Die Bühne: Sie besteht aus einem überdimensionalen schrägen Spiegel, ähnlich wie ihn Katrin Brack für das neue »Draußen vor der Tür« im Thalia in Hamburg konstruierte. Hier sieht sich zunächst nur das Publikum in ihm gespiegelt, der Hauptdarsteller und Ich-Erzähler sitzt angeleuchtet im ersten Rang und spricht seinen Prolog, ein Kurzauszug aus den ersten Seiten des Buches: »Natürlich bleibt immer noch Selbstmord… ich bereue nichts, ich habe meine Arbeit getan, sonst nichts.«
Die Handlung: Auf die Bühne steigen fünf schwarzgekleidete militärisch anmutende Menschen, zwei Männer drei Frauen. Breitbeinig bauen sie sich vor dem Spiegel auf. Sie erzählen im Sprechgesang erst über eine Jagd, dann über 1000 Leichen im Wald, die man fand, als man neue Gruben ausheben wollte. Die Gruppe wirkt zunächst wie ein monolithischer Block und rezitiert zusammenhanglos Gespräche aus dem ersten Teil des Buches, die der Ich-Erzähler (»all das Böse drang in mein Leben und nichts davon kann wiedergutgemacht werden«) während seines ersten Einsatzes hinter der Front in den ukrainischen Dörfern angehört hat. Er spricht auch mit Vorgesetzten über »Die Unverhältnismäßigkeit zwischen der Leichtigkeit, mit der es sich tötet und der unendlichen Schwierigkeit, mit der gestorben wird« und fragt sich: »Wer wird all diese getöteten Juden, all diese jüdischen Kinder beweinen?«
Zeichen seiner Menschlichkeit
Durch die Aufspaltung in einen Erzähler, der weitab sitzt und einer Gruppe von Agierenden vorne vor dem Spiegel, gelingt es, die Distanz sichtbar zu machen zwischen Erzählerperspektive und Erlebnisebene. Der Block löst sich langsam auf, die Personen beginnen pantomimisch ihren Sprechgesang zu begleiten, immer klarer werden die Handlungen, erschließen sich aus den Gesprächsversatzstücken, der Erzähler wird nun mit in die Handlungen hineingezogen. Es geht um Situationen an den Rändern der Gruben, in denen das Wasser knietief steht und man die »Sardinentechnik« anwendet: Die zu Erschießenden müssen sich auf die bereits Erschossenen legen. Alles ist überliefert, nichts davon ist ausgedacht. »Ich lief über die toten Juden, versank bis zu den Knöcheln in Blut und Schlamm«. Dies alles wird kaum gespielt, nur erzählt in knappem militärischem Jargon. Dann hebt sich der Spiegel, gibt eine Grube frei, dorthin stürzen die SS-Menschen wie in einen Abgrund. Die Wut, der Sadismus, die Gewalttätigkeiten, sie sind für den Ich-Erzähler am Ende dieser Szene Ausdruck dessen, daß der Mensch »mit dem Gefühl, seinen Mitmenschen solche Gewalt anzutun, nicht fertig wird, Zeichen seiner Menschlichkeit«.

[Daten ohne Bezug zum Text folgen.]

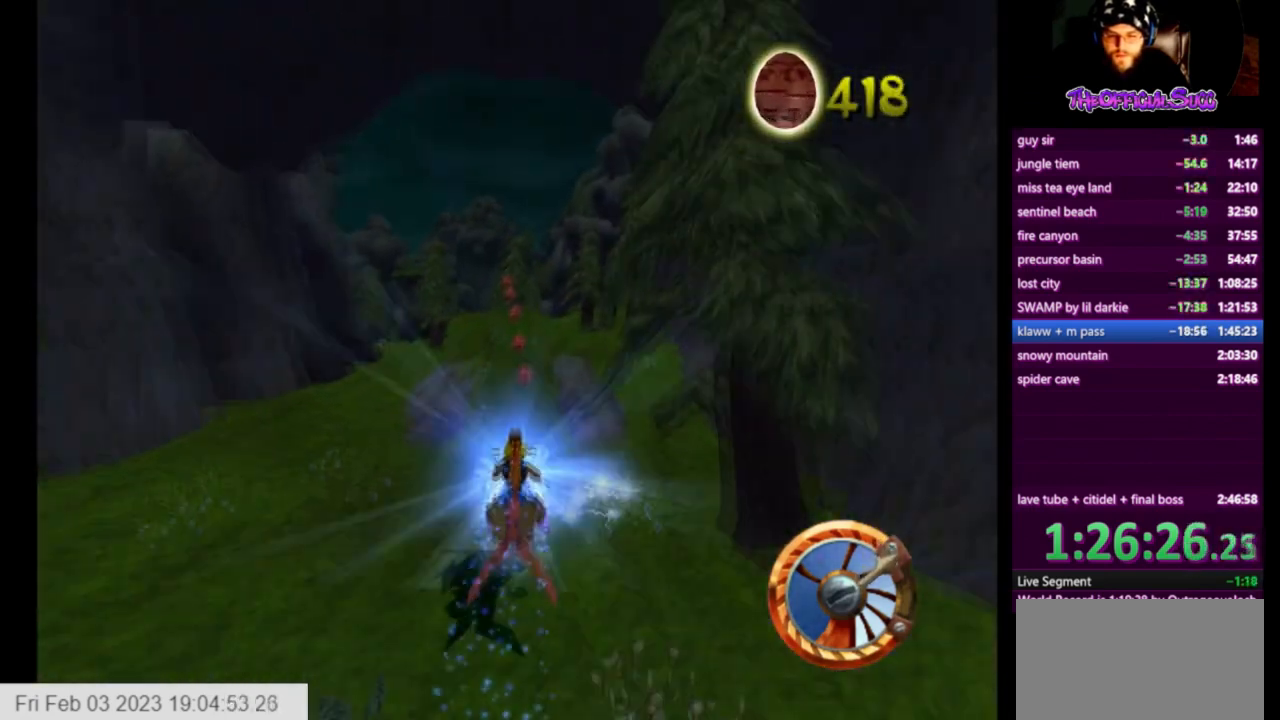
{"buttons": ["CROSS"], "left_stick": "center", "right_stick": "center", "events": [[125, "left_stick", "left"], [500, "left_stick", "center"]]}
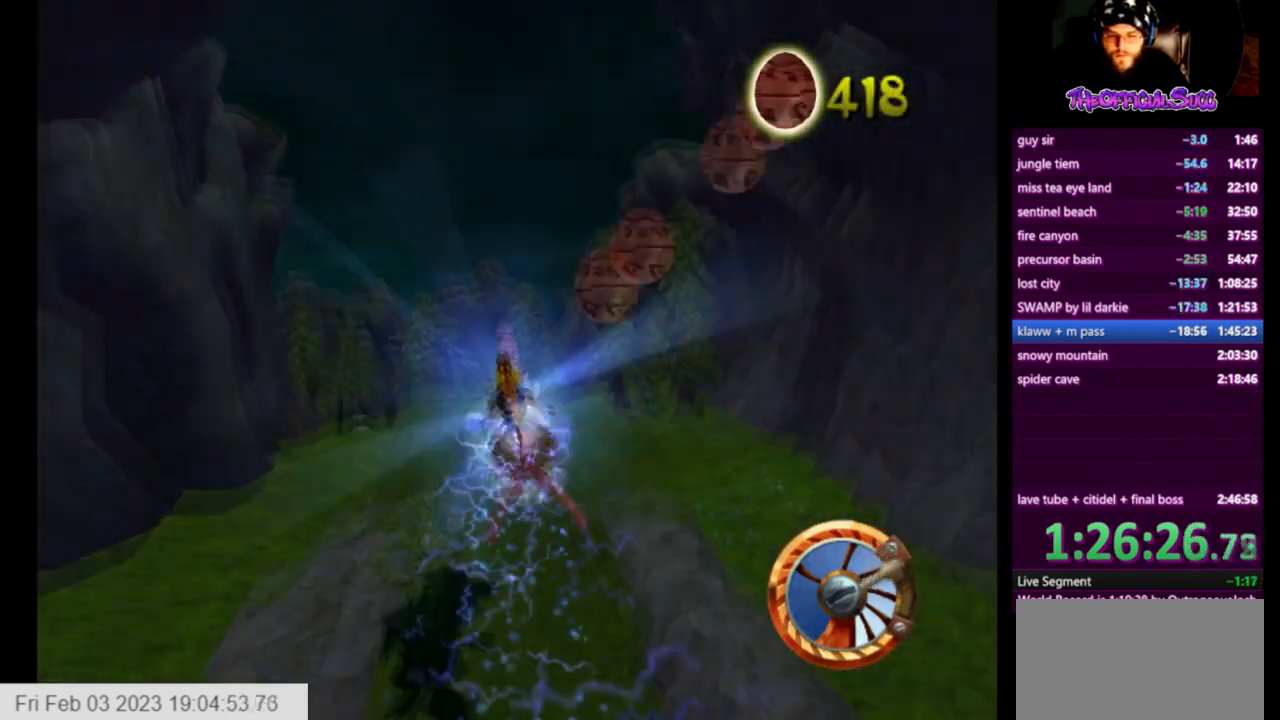
{"buttons": ["CROSS"], "left_stick": "center", "right_stick": "center", "events": []}
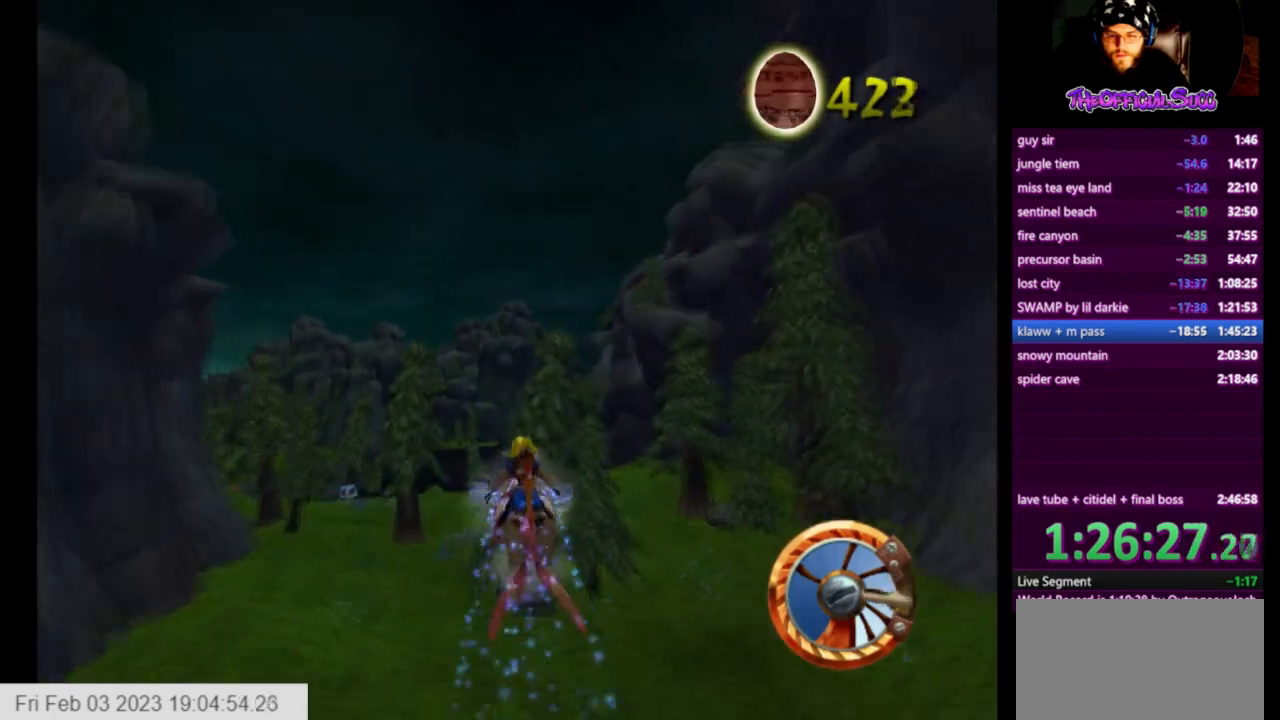
{"buttons": ["CROSS"], "left_stick": "center", "right_stick": "center", "events": [[250, "left_stick", "left"], [417, "left_stick", "center"]]}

Willst du deiner Mutter keinen Kuss geben?
Die nächste Szene ist in rotes Licht getaucht, wie Lemuren kriechen verwundete Menschen im Kessel von Stalingrad. Hungernde, Verletzte, Sterbende, Kannibalismus: Das Pendel schlägt zurück, es kann kein Dulden fundamentalen Mordens geben, eines Tages rächt es sich. Im nächsten Bild, dem weißen, wird der Blick auf die Heimat geworfen: Lazarett, Verwundung, Erholungsaufenthalt führen beim Erzähler doch nur zu Mord und Totschlag, diesmal im Privaten, da es nicht mehr drauf ankommt. Seine Mutter fragt ihn solange »Willst du deiner Mutter keinen Kuss geben !?«, bis er sie umbringt. »Die Schule der Verrohung«, von der Julia Voss in ihrer Buchrezension in der FAZ schrieb, lässt den Protagonisten nur noch zwischen seinen Alpträumen rasen. Die Schauspieler gehen kaum noch aufrecht, sie kriechen viel, ducken sich, fallen und wälzen sich. Das wirkt nicht übertrieben, nicht hysterisch. Von oben wird alles wie in einem Kaleidoskop ins Mehrfache gespiegelt, nochmals neigt sich der Spiegel stärker, zieht seine untere Flanke nach hinten und gibt eine sehr niedrige Bühne frei, auf der sich die Spieler hindurchgehend bücken müssen.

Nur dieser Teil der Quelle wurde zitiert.